Phillis Wheatley Peters attended church frequently at Old South Meeting House, and was also the first African American…
To Sheidley, Wheatley Peters is a reminder that the Old South Meeting House, where she was a congregant, was also many things for different people during the 1760s and 70s.
The upper balcony, he said, used to be where Boston’s African American community members were forced to sit.
“Somewhere between eight and 10% of Boston’s population were people of color during the Revolutionary period, something that not many believe — or not many remember — but slavery was a deeply entrenched institution in Boston,” Sheidley said.
The meeting house became a place to develop a sense of community and family with others who were sharing the same experiences and struggles she was enduring, he added.
Revolutionary Spaces has commissioned a site-specific play set inside the Old South Meeting House during the revolutionary era that will prominently feature Wheatley Peters as one of its characters. They won’t be able to stage it until the pandemic has passed, but Sheidley said to keep an eye out for a possible premiere in 2022.

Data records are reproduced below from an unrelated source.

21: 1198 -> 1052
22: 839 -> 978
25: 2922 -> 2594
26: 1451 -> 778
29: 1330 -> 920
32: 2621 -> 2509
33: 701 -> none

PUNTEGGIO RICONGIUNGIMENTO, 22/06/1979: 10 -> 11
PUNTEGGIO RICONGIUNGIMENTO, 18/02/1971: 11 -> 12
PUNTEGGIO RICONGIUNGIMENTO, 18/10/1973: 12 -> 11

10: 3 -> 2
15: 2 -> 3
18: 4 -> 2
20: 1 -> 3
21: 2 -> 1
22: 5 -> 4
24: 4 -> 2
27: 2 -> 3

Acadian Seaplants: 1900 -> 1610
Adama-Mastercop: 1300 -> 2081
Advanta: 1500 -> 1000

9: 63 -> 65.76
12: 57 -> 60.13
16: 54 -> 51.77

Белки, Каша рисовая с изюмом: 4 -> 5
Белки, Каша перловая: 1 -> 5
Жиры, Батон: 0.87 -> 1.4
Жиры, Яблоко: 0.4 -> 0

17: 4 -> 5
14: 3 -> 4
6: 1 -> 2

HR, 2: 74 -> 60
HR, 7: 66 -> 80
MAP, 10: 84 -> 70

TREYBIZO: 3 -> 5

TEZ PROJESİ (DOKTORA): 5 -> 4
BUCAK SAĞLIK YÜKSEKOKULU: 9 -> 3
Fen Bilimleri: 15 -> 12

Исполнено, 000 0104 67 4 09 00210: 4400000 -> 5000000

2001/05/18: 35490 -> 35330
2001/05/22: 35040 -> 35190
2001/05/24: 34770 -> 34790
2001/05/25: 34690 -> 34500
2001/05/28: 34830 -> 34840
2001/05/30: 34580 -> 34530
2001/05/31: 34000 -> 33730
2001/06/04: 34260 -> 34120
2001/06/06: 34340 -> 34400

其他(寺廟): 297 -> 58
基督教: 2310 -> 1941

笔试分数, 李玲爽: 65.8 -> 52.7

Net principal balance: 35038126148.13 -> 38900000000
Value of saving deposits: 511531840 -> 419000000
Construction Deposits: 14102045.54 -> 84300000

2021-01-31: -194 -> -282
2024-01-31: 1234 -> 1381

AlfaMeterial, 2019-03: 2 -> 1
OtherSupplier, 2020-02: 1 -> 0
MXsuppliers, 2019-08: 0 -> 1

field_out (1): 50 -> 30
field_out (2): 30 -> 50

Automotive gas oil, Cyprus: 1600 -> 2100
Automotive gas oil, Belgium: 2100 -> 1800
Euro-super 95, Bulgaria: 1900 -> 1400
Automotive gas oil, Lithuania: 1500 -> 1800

“The story of Phillis Wheatley Peters is the story of her own quest to find her authentic voice, and no matter who we are, that’s a challenge that all of us encounter in our lives and it’s something that students, in particular, are grappling with,” he said of why it’s so important to foster youth engagement with her work and to revisit her story. “Wheatley Peters put some really difficult questions to us about how we relate our experiences and our struggles to the world that we’re living in, the ways in which our voices can change the views of those around us, and the way in which we can intervene to make the world a better place.”
Jeffers added that the poet should be studied not only because she was the first, or a genius, but because she offers a perspective into the era she was living through.
“I feel very devoted to her because I feel like she is standing in front of millions of people from the past, millions of enslaved Africans from the past, and we will never know their names,” Jeffers said. “And that’s why I think it’s so important to study her.”
Going forward, she said it’s time Americans begin looking at what is owed to Black people.
“Phillis Wheatley’s story is about what happens when someone is extraordinary, which you should not have to be extraordinary in order to receive justice and peace in this country,” she said. “Justice and peace, love, these are our birthrights. You shouldn’t have to be a genius in order to receive these things.”